§ **TO-DO ITEM**
The lines to reproduce run from the first one below to the line containing "16: 0.0003 -> 0.0002", both included. Reproduce them exactly and nothing else.

[Records excerpted from a collection]
◇ ◇ ◇ ◇ ◇
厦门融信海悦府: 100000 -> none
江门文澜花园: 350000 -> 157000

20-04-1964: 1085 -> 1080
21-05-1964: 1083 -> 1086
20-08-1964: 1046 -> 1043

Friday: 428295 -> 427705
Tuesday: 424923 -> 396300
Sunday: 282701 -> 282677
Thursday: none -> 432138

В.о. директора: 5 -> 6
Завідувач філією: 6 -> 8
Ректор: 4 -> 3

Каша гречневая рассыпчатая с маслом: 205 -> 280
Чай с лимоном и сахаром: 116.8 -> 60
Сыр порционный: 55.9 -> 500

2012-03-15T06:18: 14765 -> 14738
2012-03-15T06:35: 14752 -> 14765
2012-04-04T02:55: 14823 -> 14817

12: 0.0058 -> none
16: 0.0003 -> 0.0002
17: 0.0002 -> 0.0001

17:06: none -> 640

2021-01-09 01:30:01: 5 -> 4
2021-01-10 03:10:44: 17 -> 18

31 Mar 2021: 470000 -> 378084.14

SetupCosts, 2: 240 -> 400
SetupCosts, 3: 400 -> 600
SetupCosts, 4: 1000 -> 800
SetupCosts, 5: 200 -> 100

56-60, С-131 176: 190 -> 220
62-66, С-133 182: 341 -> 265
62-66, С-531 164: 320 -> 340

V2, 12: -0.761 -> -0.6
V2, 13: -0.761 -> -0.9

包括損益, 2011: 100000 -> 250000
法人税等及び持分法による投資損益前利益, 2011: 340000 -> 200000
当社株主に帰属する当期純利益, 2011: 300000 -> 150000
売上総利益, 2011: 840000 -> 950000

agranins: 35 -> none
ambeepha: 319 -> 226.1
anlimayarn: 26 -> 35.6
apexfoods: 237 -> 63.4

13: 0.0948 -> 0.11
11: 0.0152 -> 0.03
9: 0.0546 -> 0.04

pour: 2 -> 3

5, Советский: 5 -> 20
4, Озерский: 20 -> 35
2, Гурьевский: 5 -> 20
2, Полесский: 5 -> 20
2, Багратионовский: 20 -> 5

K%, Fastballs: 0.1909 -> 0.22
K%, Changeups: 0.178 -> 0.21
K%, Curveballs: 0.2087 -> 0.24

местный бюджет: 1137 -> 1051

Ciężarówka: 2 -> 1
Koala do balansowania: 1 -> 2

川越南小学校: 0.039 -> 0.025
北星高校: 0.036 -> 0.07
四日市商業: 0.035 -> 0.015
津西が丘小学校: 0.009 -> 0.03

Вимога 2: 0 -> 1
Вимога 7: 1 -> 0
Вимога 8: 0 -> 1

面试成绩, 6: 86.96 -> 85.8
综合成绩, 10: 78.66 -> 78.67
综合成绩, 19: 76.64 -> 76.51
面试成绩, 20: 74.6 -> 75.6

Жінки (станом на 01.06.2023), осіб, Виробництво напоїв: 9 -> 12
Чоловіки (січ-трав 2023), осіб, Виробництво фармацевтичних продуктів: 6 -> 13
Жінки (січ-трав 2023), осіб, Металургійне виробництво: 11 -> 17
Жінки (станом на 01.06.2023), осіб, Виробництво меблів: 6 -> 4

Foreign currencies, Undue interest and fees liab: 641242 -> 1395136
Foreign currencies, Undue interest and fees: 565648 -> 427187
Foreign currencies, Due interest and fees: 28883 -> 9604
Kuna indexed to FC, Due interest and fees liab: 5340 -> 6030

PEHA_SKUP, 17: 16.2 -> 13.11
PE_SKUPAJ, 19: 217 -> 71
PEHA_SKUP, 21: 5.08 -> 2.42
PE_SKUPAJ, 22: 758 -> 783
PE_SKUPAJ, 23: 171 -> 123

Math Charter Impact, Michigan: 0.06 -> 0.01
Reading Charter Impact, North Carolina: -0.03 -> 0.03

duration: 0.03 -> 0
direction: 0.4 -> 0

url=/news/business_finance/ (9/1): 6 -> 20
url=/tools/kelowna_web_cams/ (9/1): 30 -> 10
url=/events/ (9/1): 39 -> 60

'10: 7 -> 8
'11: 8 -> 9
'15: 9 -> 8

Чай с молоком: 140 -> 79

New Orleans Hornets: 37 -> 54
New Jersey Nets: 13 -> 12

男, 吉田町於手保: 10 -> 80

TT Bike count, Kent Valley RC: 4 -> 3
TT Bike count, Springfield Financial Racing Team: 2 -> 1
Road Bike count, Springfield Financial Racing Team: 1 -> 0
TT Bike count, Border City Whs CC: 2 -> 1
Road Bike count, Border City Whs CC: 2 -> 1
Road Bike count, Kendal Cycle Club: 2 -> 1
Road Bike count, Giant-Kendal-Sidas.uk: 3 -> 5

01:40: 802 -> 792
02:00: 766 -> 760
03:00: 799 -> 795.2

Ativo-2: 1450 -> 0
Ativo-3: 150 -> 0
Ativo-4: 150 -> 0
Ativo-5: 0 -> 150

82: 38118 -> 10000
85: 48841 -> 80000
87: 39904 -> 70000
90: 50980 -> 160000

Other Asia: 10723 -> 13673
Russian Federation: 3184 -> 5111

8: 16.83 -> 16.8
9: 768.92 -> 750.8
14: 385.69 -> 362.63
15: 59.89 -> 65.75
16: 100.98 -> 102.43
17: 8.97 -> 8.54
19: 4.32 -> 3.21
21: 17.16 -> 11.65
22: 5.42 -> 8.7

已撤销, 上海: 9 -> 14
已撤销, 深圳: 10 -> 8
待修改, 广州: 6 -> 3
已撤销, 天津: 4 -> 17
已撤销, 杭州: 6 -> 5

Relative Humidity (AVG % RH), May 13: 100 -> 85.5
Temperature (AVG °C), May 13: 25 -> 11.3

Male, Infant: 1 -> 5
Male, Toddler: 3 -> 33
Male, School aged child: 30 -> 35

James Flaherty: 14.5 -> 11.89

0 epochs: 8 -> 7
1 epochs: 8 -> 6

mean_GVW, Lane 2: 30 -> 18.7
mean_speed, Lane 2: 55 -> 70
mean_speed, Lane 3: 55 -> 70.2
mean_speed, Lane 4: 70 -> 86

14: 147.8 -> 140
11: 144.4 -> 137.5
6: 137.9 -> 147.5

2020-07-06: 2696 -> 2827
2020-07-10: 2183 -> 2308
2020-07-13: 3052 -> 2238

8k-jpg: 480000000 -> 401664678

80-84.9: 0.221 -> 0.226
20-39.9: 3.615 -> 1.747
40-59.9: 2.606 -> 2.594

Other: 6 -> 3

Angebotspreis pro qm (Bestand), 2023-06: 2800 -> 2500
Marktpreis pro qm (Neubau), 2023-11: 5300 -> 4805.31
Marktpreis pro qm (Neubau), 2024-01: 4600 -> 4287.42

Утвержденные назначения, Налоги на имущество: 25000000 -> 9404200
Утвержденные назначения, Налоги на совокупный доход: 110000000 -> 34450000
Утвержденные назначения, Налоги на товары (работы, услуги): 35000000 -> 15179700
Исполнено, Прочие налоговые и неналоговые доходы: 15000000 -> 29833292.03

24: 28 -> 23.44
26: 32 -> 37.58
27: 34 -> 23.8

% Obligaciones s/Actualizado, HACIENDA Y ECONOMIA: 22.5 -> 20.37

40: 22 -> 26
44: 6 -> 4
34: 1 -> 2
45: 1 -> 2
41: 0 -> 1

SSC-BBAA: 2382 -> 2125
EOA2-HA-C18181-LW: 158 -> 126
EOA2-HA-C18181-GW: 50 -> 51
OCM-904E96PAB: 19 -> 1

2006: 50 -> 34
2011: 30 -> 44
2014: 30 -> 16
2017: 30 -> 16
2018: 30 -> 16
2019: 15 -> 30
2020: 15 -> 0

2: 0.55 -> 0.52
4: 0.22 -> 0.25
◇ ◇ ◇ ◇ ◇
§ **EXPECTED ANSWER**
厦门融信海悦府: 100000 -> none
江门文澜花园: 350000 -> 157000

20-04-1964: 1085 -> 1080
21-05-1964: 1083 -> 1086
20-08-1964: 1046 -> 1043

Friday: 428295 -> 427705
Tuesday: 424923 -> 396300
Sunday: 282701 -> 282677
Thursday: none -> 432138

В.о. директора: 5 -> 6
Завідувач філією: 6 -> 8
Ректор: 4 -> 3

Каша гречневая рассыпчатая с маслом: 205 -> 280
Чай с лимоном и сахаром: 116.8 -> 60
Сыр порционный: 55.9 -> 500

2012-03-15T06:18: 14765 -> 14738
2012-03-15T06:35: 14752 -> 14765
2012-04-04T02:55: 14823 -> 14817

12: 0.0058 -> none
16: 0.0003 -> 0.0002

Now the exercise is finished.